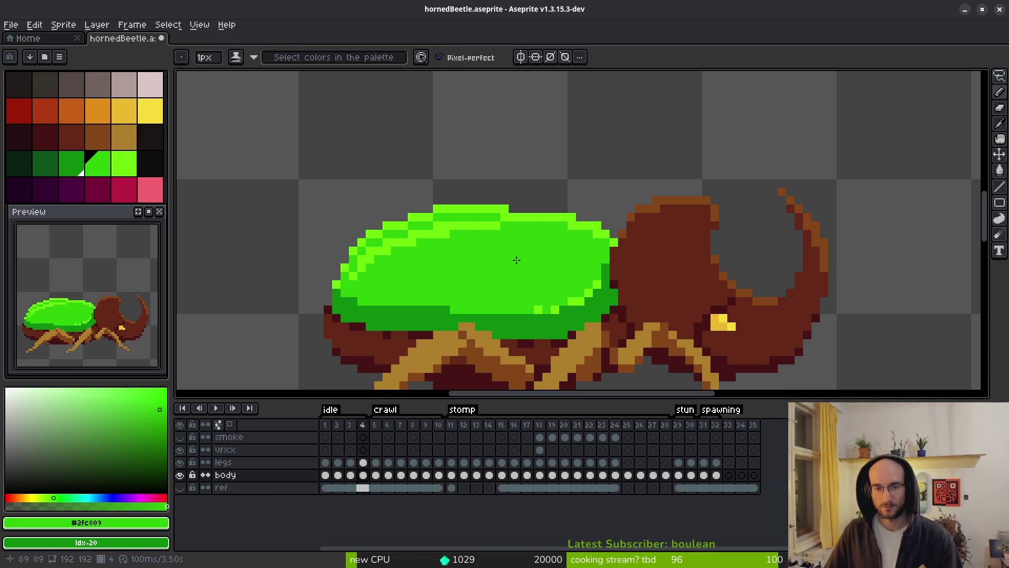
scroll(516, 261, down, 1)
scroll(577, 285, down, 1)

+ + + +

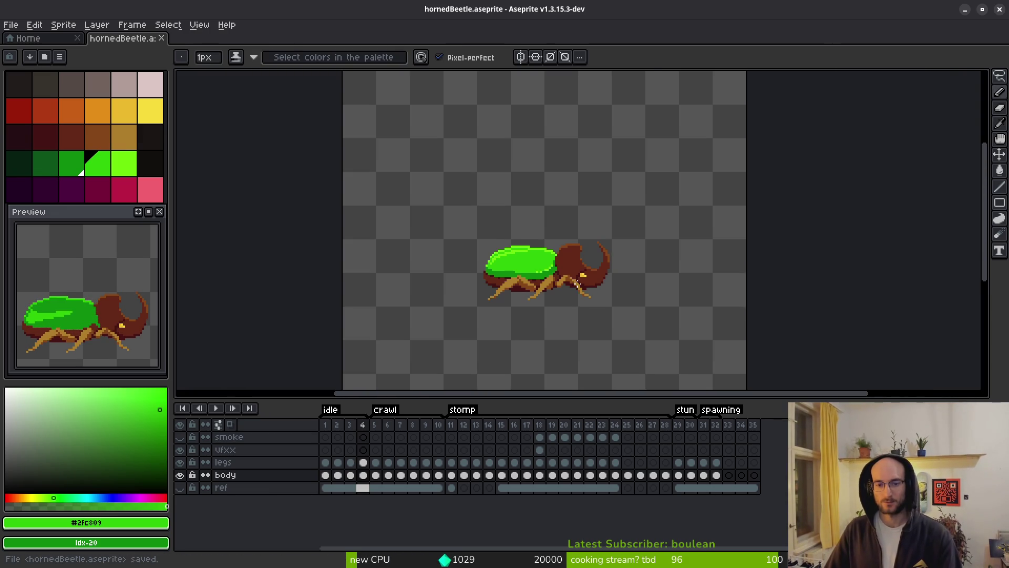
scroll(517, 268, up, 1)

+ + + +

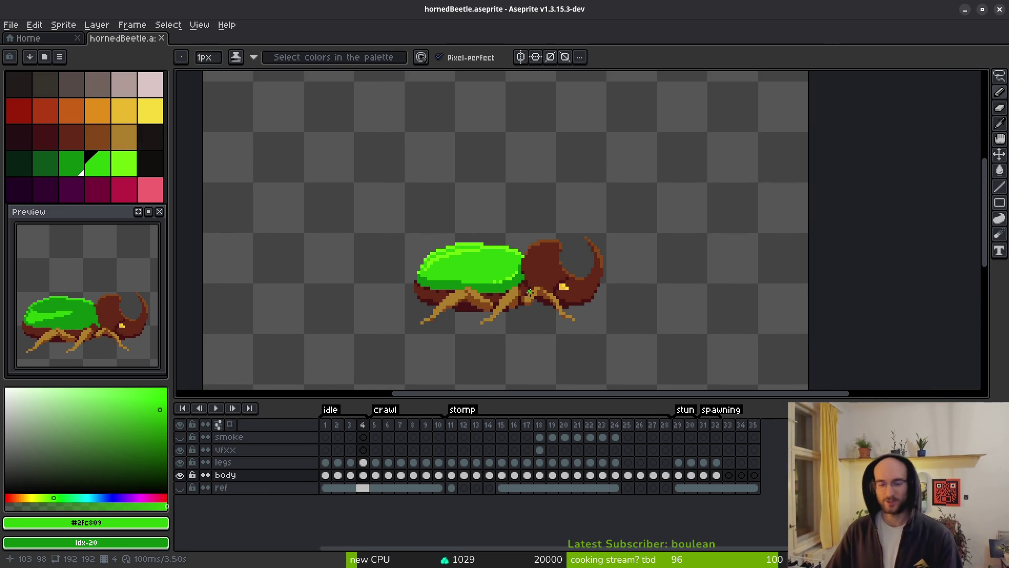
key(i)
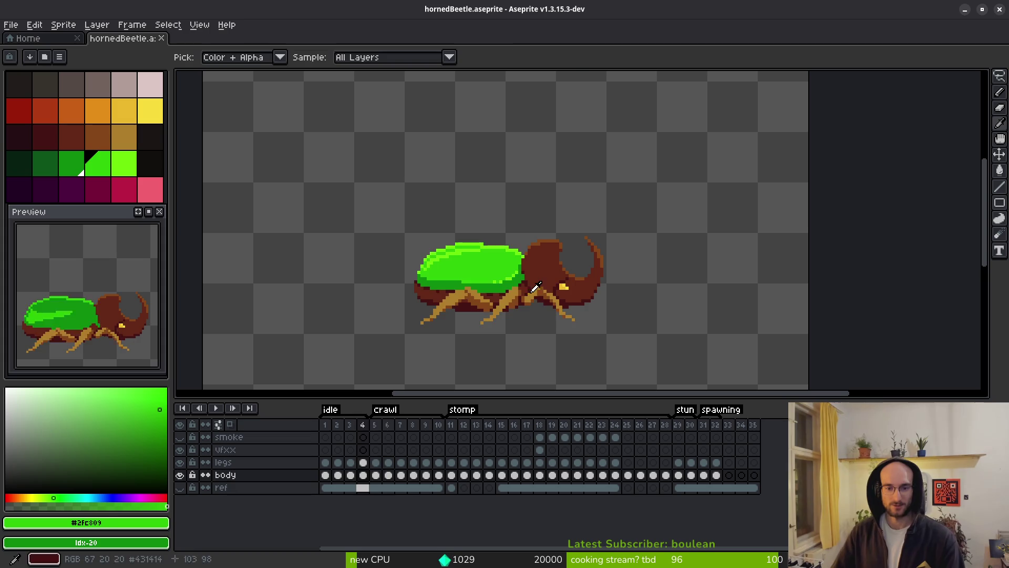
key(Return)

+ + + +

- **REQUIRED ACTION**
Give only the count of lines in the data that include the string "scroll".

- **WRITTEN REPLY**
3